Now, the agent and coding-tool ecosystem. A new tool called botctl positions itself like a process manager for autonomous agents—run them on a schedule, keep state, inspect logs, message them mid-flight, and generally treat bots more like services. In parallel, a research paper introduced SandMLE, a synthetic training “sandbox” designed to make reinforcement learning for ML engineering agents less painfully slow by making environments fast to validate. And on the model side, Z.ai open-sourced GLM-5.1 with a focus on long, iterative software work. The shared theme is persistence: the industry is shifting from one-shot demos to systems that run, iterate, and have to be operated—meaning observability and reliability are becoming first-class concerns.

Reliability is also the subtext of a GitHub issue from AMD AI group director Stella Laurenzo, who alleges Anthropic’s Claude Code got noticeably “lazier” after early-March updates, based on internal usage logs. Whether or not you agree with the framing, it highlights a real operational problem: if a coding assistant’s behavior shifts under you, that’s not just “model vibes”—it’s production risk. Expect growing demand for transparency around model updates, controllable reasoning budgets, and stable tiers for demanding engineering workflows.

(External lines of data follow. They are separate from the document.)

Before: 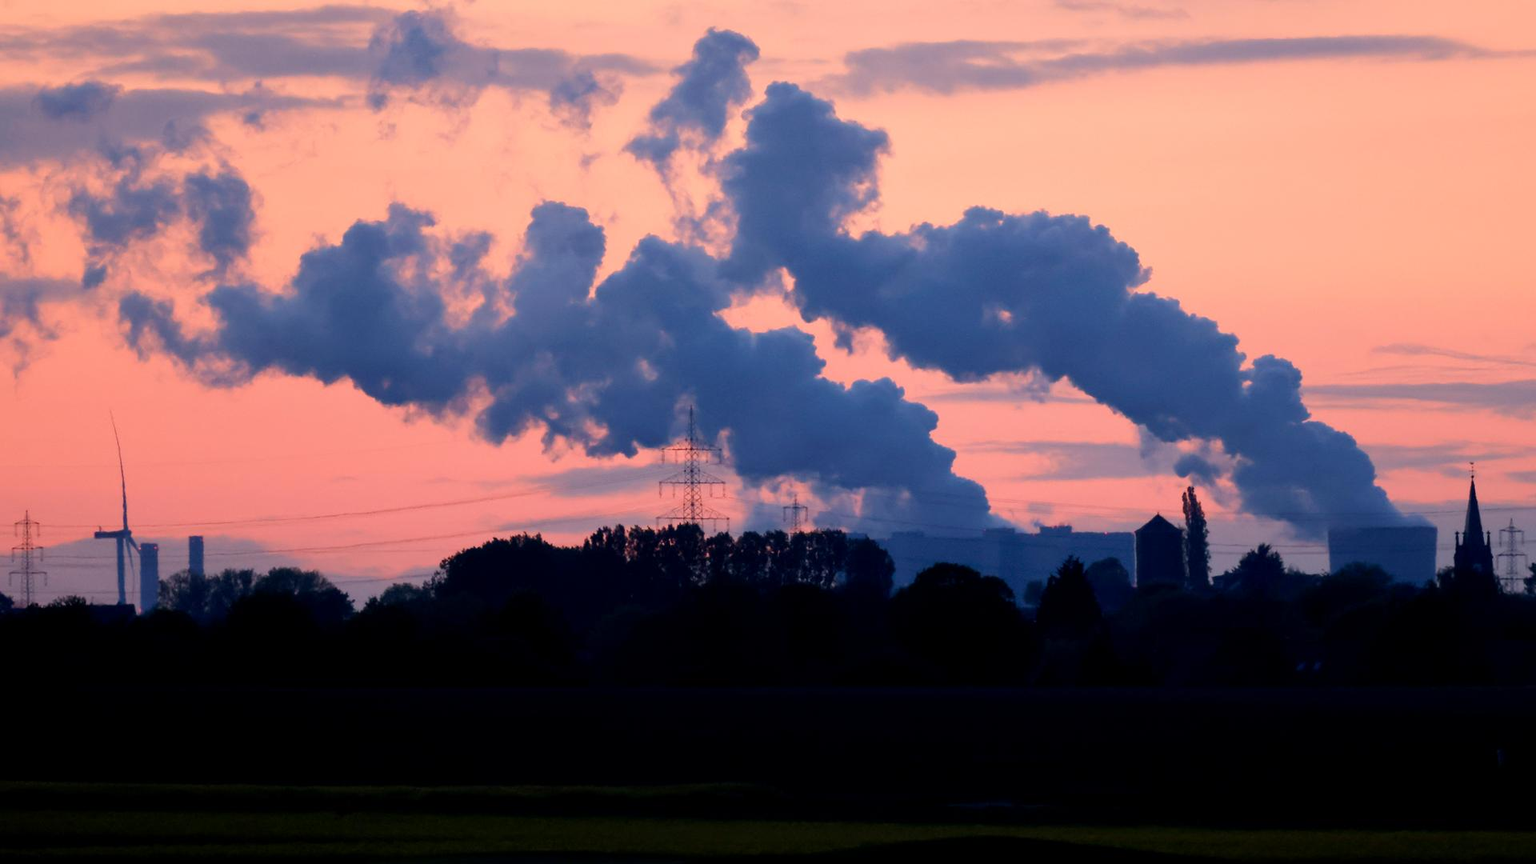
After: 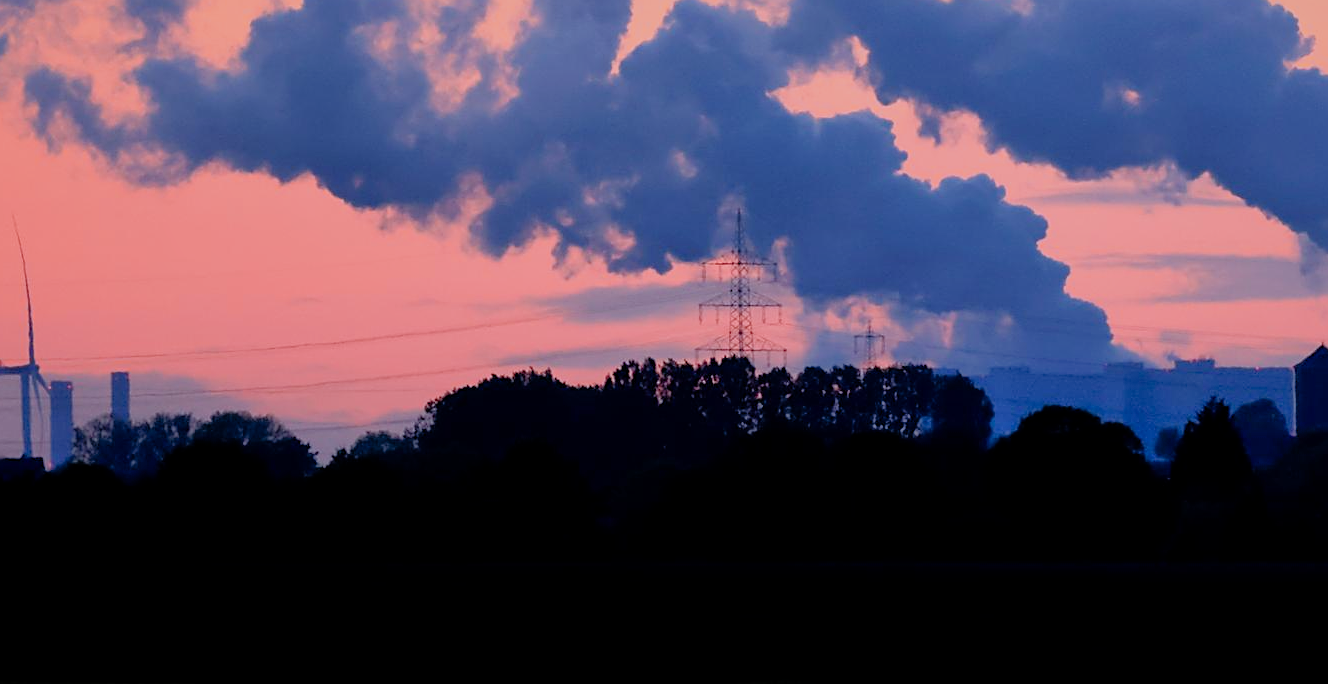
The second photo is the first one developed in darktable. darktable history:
filmic rgb: middle gray luminance 18.3%, black relative exposure -11.29 EV, white relative exposure 3.75 EV, target black luminance 0%, hardness 5.82, latitude 56.68%, contrast 0.964, shadows ↔ highlights balance 49.79%, iterations of high-quality reconstruction 0
color zones: curves: ch0 [(0.224, 0.526) (0.75, 0.5)]; ch1 [(0.055, 0.526) (0.224, 0.761) (0.377, 0.526) (0.75, 0.5)], mix 25.14%
crop: left 6.513%, top 27.67%, right 24.277%, bottom 8.924%
color calibration: illuminant as shot in camera, x 0.358, y 0.373, temperature 4628.91 K
shadows and highlights: highlights color adjustment 89.04%
sharpen: on, module defaults
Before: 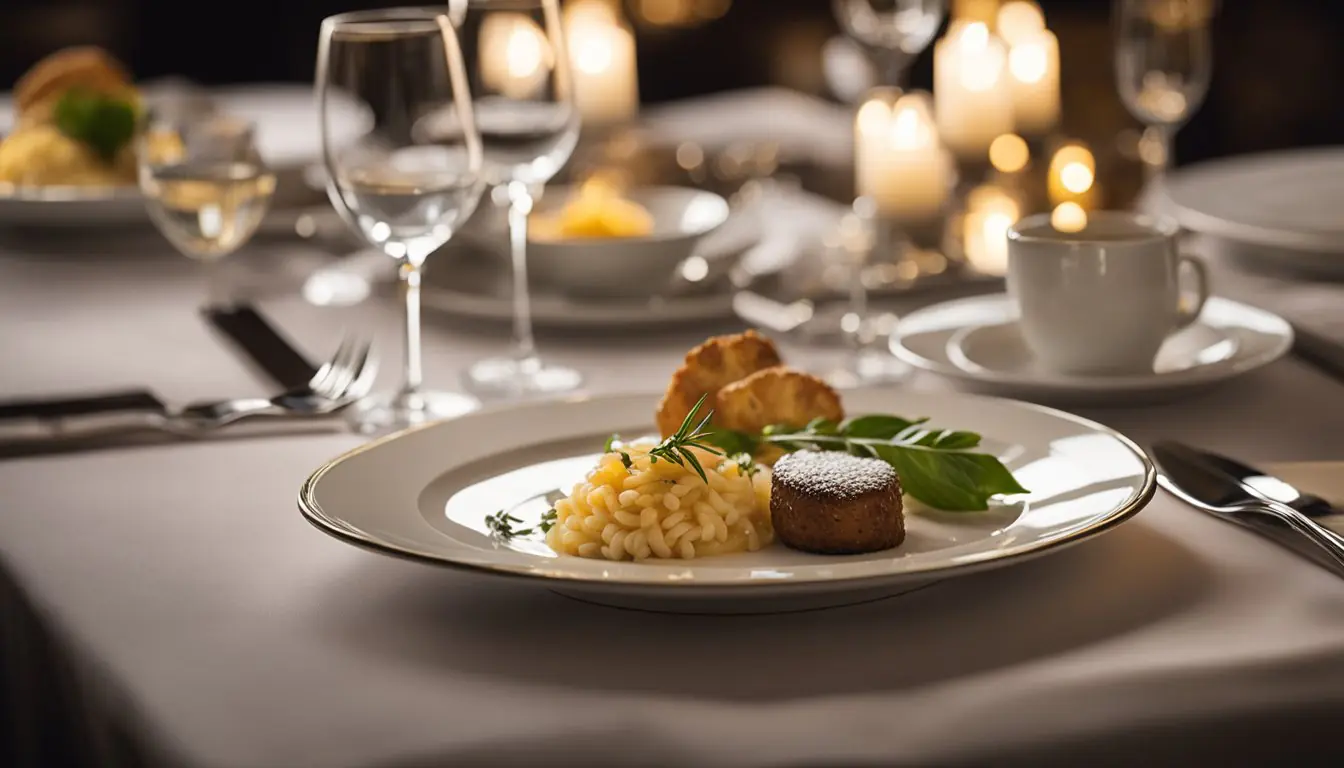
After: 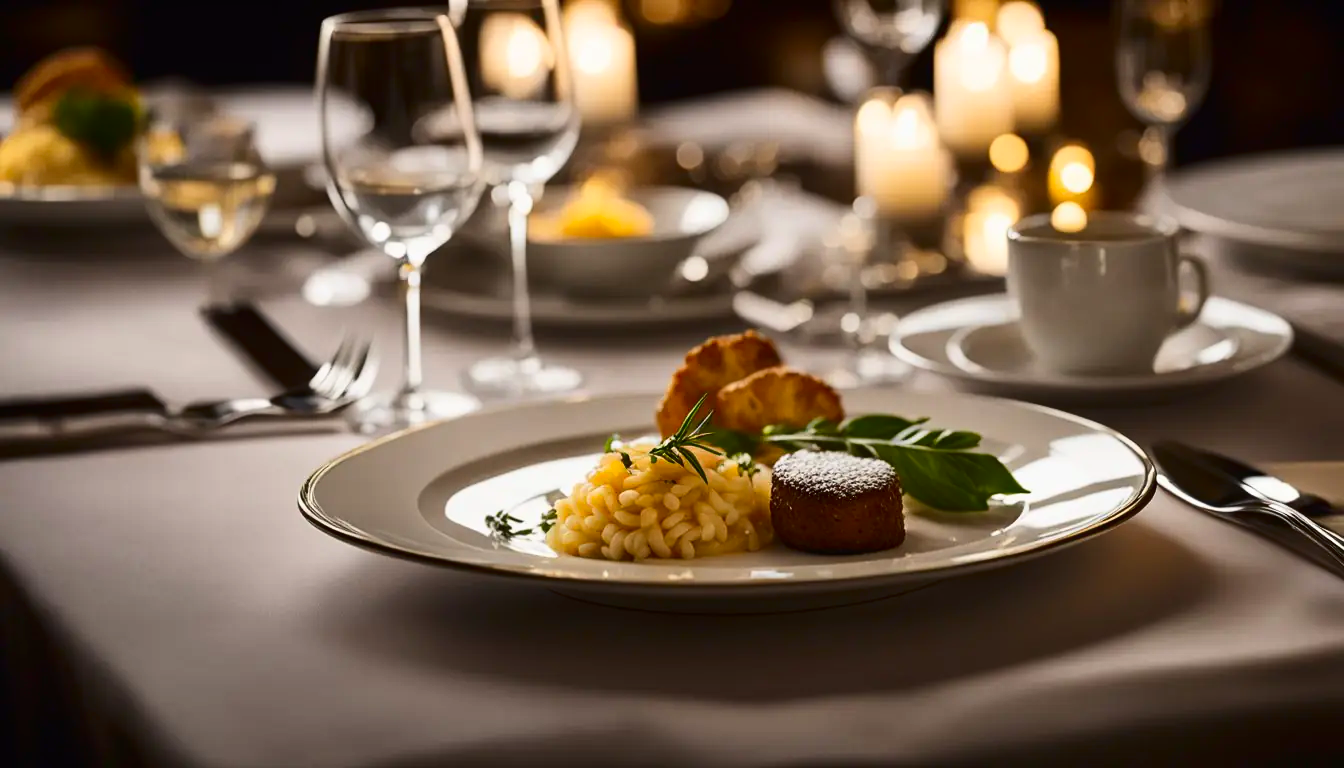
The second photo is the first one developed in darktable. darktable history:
local contrast: mode bilateral grid, contrast 99, coarseness 100, detail 90%, midtone range 0.2
contrast brightness saturation: contrast 0.191, brightness -0.111, saturation 0.211
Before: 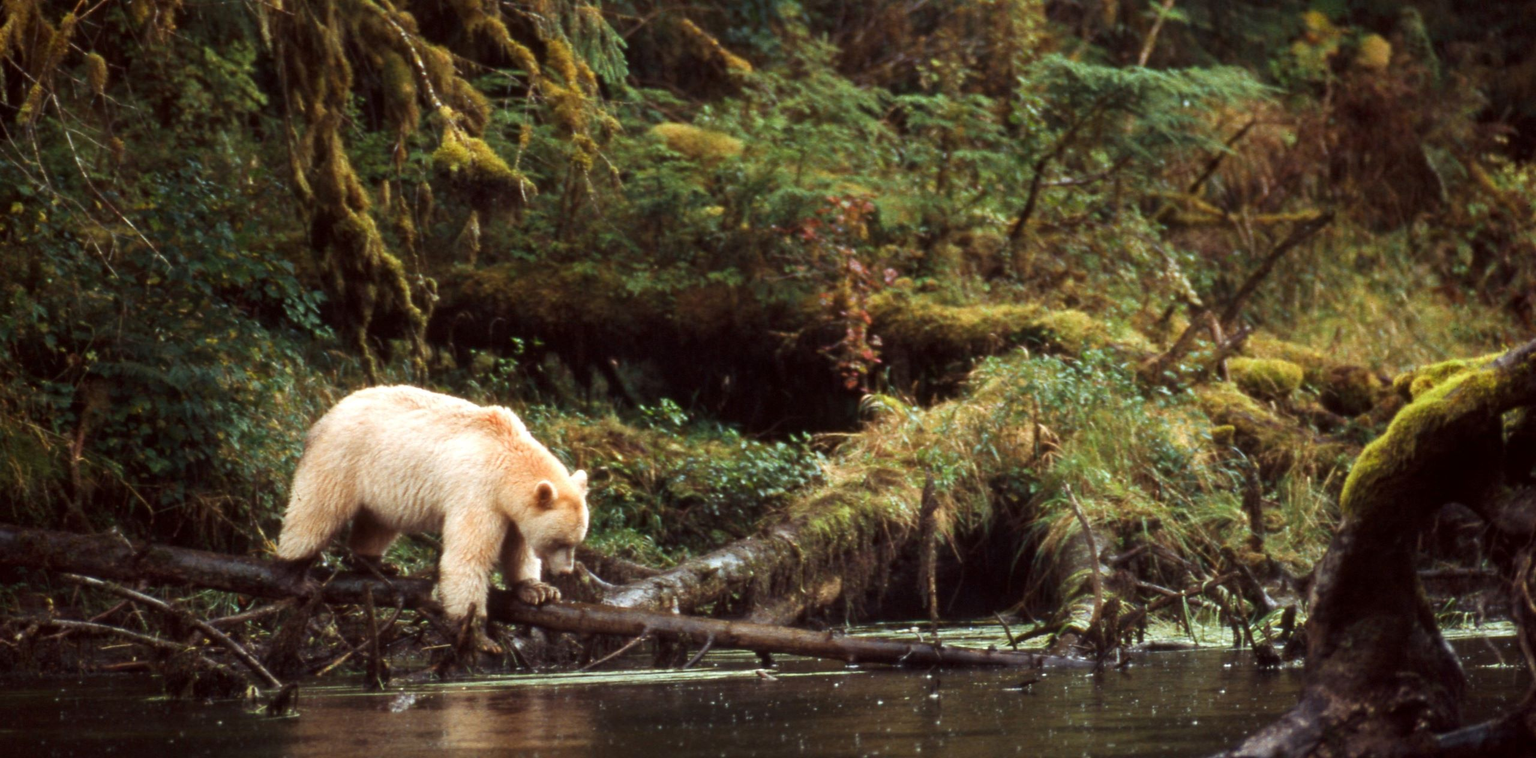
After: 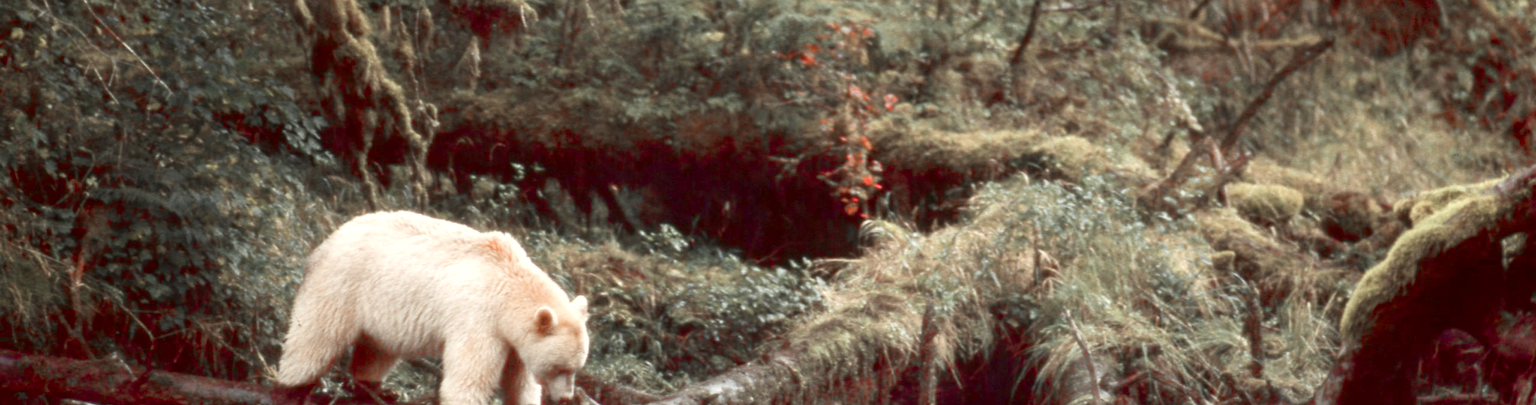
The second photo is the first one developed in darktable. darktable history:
levels: levels [0, 0.43, 0.984]
white balance: red 1.045, blue 0.932
crop and rotate: top 23.043%, bottom 23.437%
base curve: curves: ch0 [(0, 0) (0.297, 0.298) (1, 1)], preserve colors none
color zones: curves: ch1 [(0, 0.831) (0.08, 0.771) (0.157, 0.268) (0.241, 0.207) (0.562, -0.005) (0.714, -0.013) (0.876, 0.01) (1, 0.831)]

Finally, the app economy is feeling AI’s acceleration. Reporting based on Sensor Tower data says new App Store submissions surged last year, reversing a long decline—driven in part by AI coding tools that let more people ship apps faster. Apple, meanwhile, is pushing back on apps that can effectively change what they are after review via interpreted or dynamically updating code, and it says it’s also using AI internally to scale review—while keeping humans accountable for final decisions. Why it matters: the pipeline is expanding, but policy and safety constraints aren’t disappearing, so the friction point is moving to review, compliance, and what “an app” is allowed to become over time.

That’s the AI news for April 9th, 2026. The through-line today is speed: faster exploit discovery, faster app creation, faster inference—and, uncomfortably, measurement and oversight that don’t always accelerate with the rest. Links to all the stories we covered can be found in the episode notes. Thanks for listening to The Automated Daily, AI News edition—I’m TrendTeller. See you tomorrow.